FastAPI auth snippet:

from fastapi import Depends, HTTPException

def get_current_user(token: str):
    if token != "secret123":
        raise HTTPException(status_code=401, detail="Invalid token")
    return {"user_id": 1}


7. Lessons Learned

  • Don’t over-engineer early: Start with notebooks, move fast.
  • Refactor into functions: Bridges the gap between research and production.
  • APIs > copy-paste: Expose results via an API instead of hardcoding in frontend.
  • Keep the stack lightweight: Pandas/Polars + FastAPI + React/Quasar covers 90% of SaaS dashboards.

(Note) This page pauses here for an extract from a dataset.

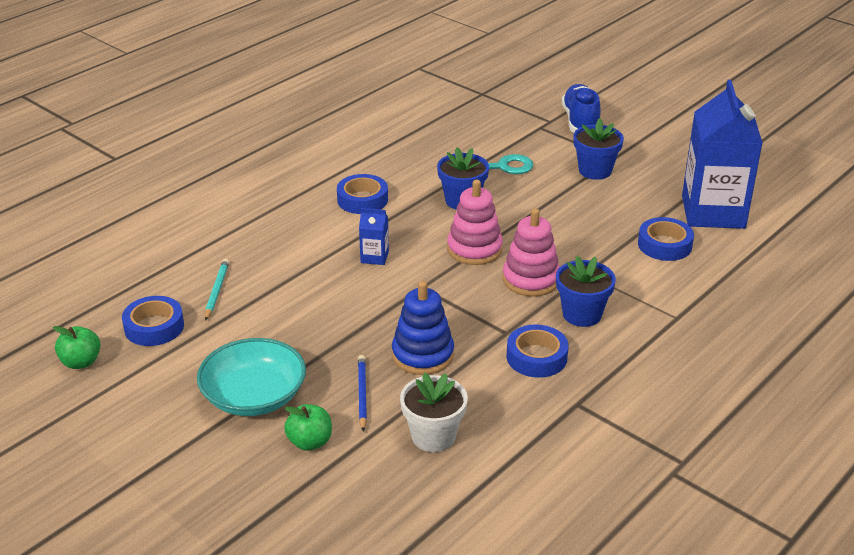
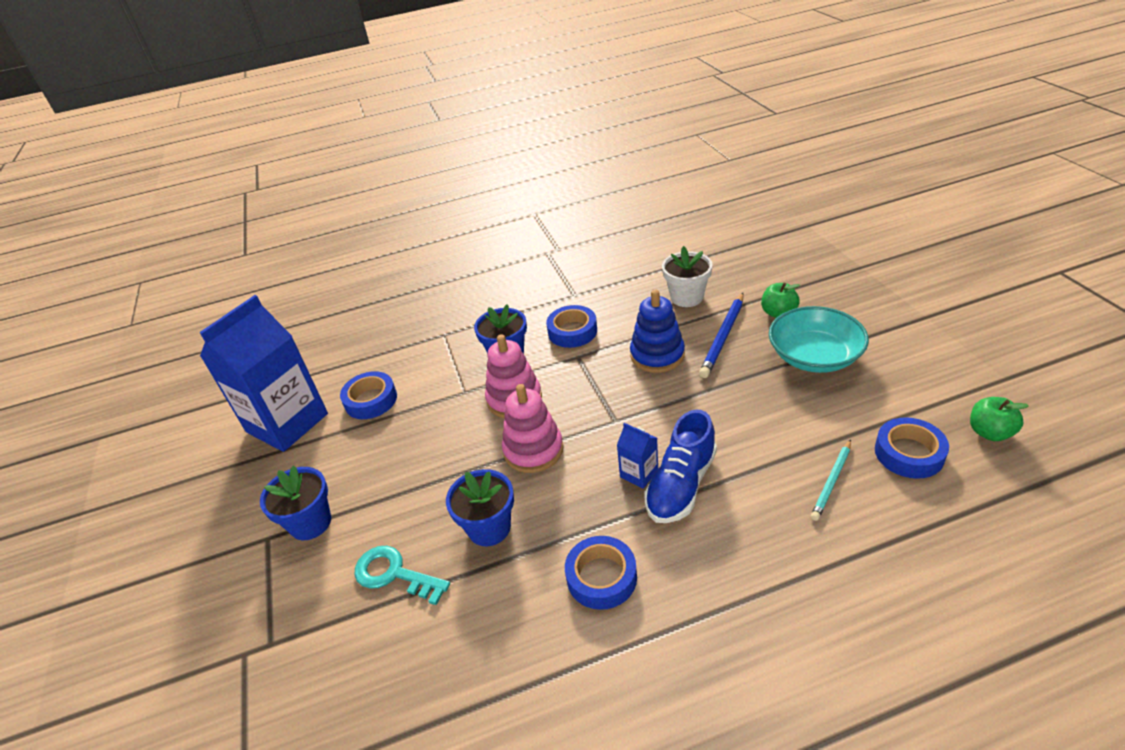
camera: 145 degrees left, 5 degrees up
blue pencil [358,355,367,431] -> blue pencil [699,293,744,378], size x1.51
blue shoe [562,84,601,133] -> blue shoe moved to [644,409,717,523]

Conclusion Moving from Jupyter → SaaS dashboard doesn’t have to be painful. The key is to gradually evolve your work:

  • Notebook for exploration
  • Functions for reusability
  • API for integration
  • Frontend for visualization
  • Deployment for SaaS

This workflow has saved me from rewriting the same analysis three times, and it scales from side projects to production SaaS apps. 👉 If you’re stuck with notebooks that need to become real apps, try this workflow — you’ll ship faster.